Court Opinion

ID: 9722591
Source: CourtListenerOpinion
Date Created: 2023-08-26 09:40:30.390329+00
Date Added: 2024-06-11T18:24:37.560629
License: Public Domain

DeBRULER, Justice,
concurring in result.
I agree with appellant that the trial court did not properly evaluate the evidence of his mental disturbance as a mitigating circumstance. The specific finding on this mitigating circumstance is:
(b) The defendant had a history of depression and anti-social personality resulting from drug abuse "which does not rise to the level of either a mental illness or insanity."
One of the psychiatrists who testified with respect to the defense of insanity at the initial phase of the trial, while being of the opinion that there was no insanity, nevertheless testified that appellant had long suffered from chronic clinical depression and from drug and alcohol abuse and addiction. He became addicted in the 8th grade. He joined the Marines at age 17 under pressure from authorities. He was discharged in 1984 on a basis that was less than honorable because of his drug and alcohol addiction. When separated from the service, he was hospitalized for a month for this condition. He then lived with his mother without working for a year and a half, before getting a job from the victims. His addiction continued and he stole money from his mother and others. He was fired by the victims in December of 1987. On February 1, 1988, his mother told him that he had to leave her house by March 1. Later in February, when appellant was 25 years of age, in anger over not having been called back to work, and for perceived mistreatment, he killed the two victims, took money from the body of one, wiped his fingerprints from the area, hid the weapon, and then proceeded over a few days to spend the stolen money on personal pleasures. The intent to kill with respect to each victim was separate in time and different in kind.
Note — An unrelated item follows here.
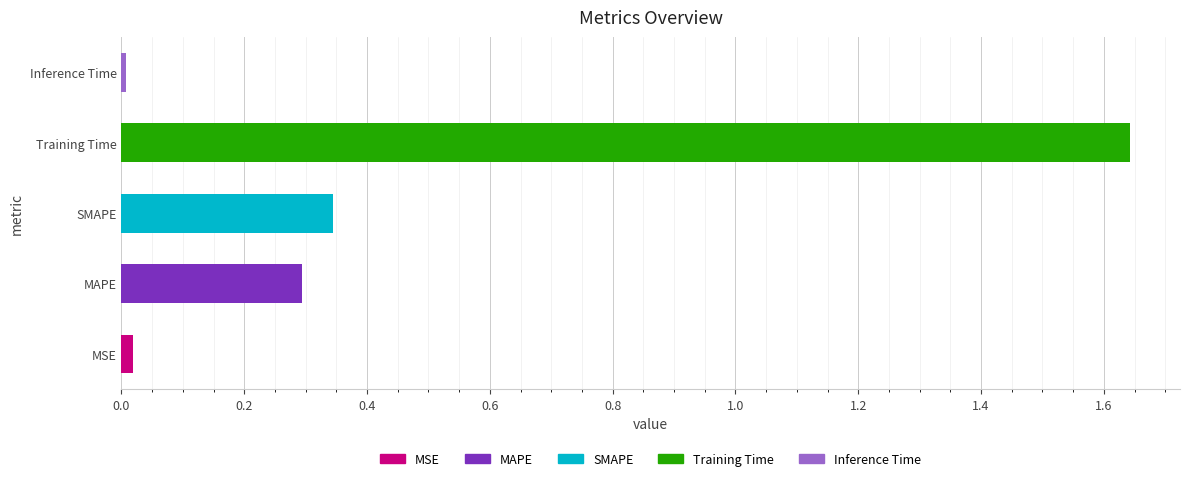

Which label corresponds to the largest value in the chart?

Training Time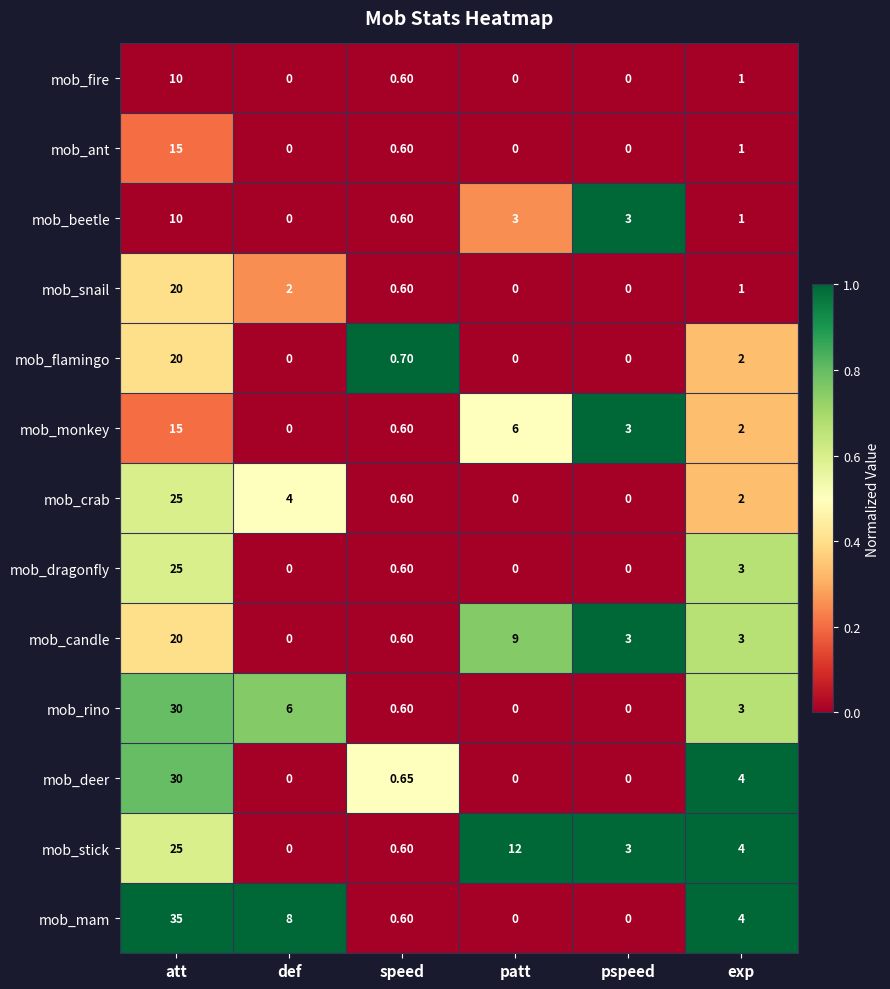

How many data points in mob_rino are less than 3?

3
At the sentencing hearing before the trial judge, one of the psychiatrists was called again by the defense. He testified that while in jail, Benirschke was receiving 5 mg. Haldol, a strong phychotropic drug 10 mg. Cogentin and 100 mg. Allavil. In remarking about his total lack of remorse over the killings, the psychiatrist said that the appellant was so sick that he could not have feelings of remorse with respect to his crime. Under the circumstances reiterated above, the extreme mental disturbance mitigator, I.C. 35-50-2-9(c)(2), has more weight than that accorded it by the trial court. Its weight is certainly in the middle range. The other two mitigators, lack of criminal history and military service, have somewhat less weight.
The circumstances here are similar to those present in Moore v. State (1985), Ind., 479 N.E.2d 1264, a capital case in which Moore shot and wounded his mother-in-law, and shot and killed his ex-wife, father-in-law, and a police officer, in a single violent episode, a few days after his divorce. There, the multiple murder aggravator was also operative, and so also was a second aggravator, namely the killing of a police officer. The level of mental disturbance *584was more extreme than in the present case, and Moore, to his credit, had made significant efforts in overcoming his alcoholism and in. helping others. The weight of miti-gators, in the case of Benirschke, is somewhat less than that of the mitigators in Moore, while the weight of aggravators, in the case of Benirschke, is somewhat more than that of the aggravators in Moore.
Upon review in the foregoing fashion, I reach the same result as did the trial court. I find that the three mitigating circumstances, when properly and accurately determined and evaluated, are outweighed by the two aggravating cireumstances which included the conduct of shooting the two victims several times, the formation in serial fashion in the course of the episode of the conscious objective to kill one and then the other, both while having maintained the conscious objective to rob. The sentence is not arbitrary or capricious and is not manifestly unreasonable. I therefore concur in result.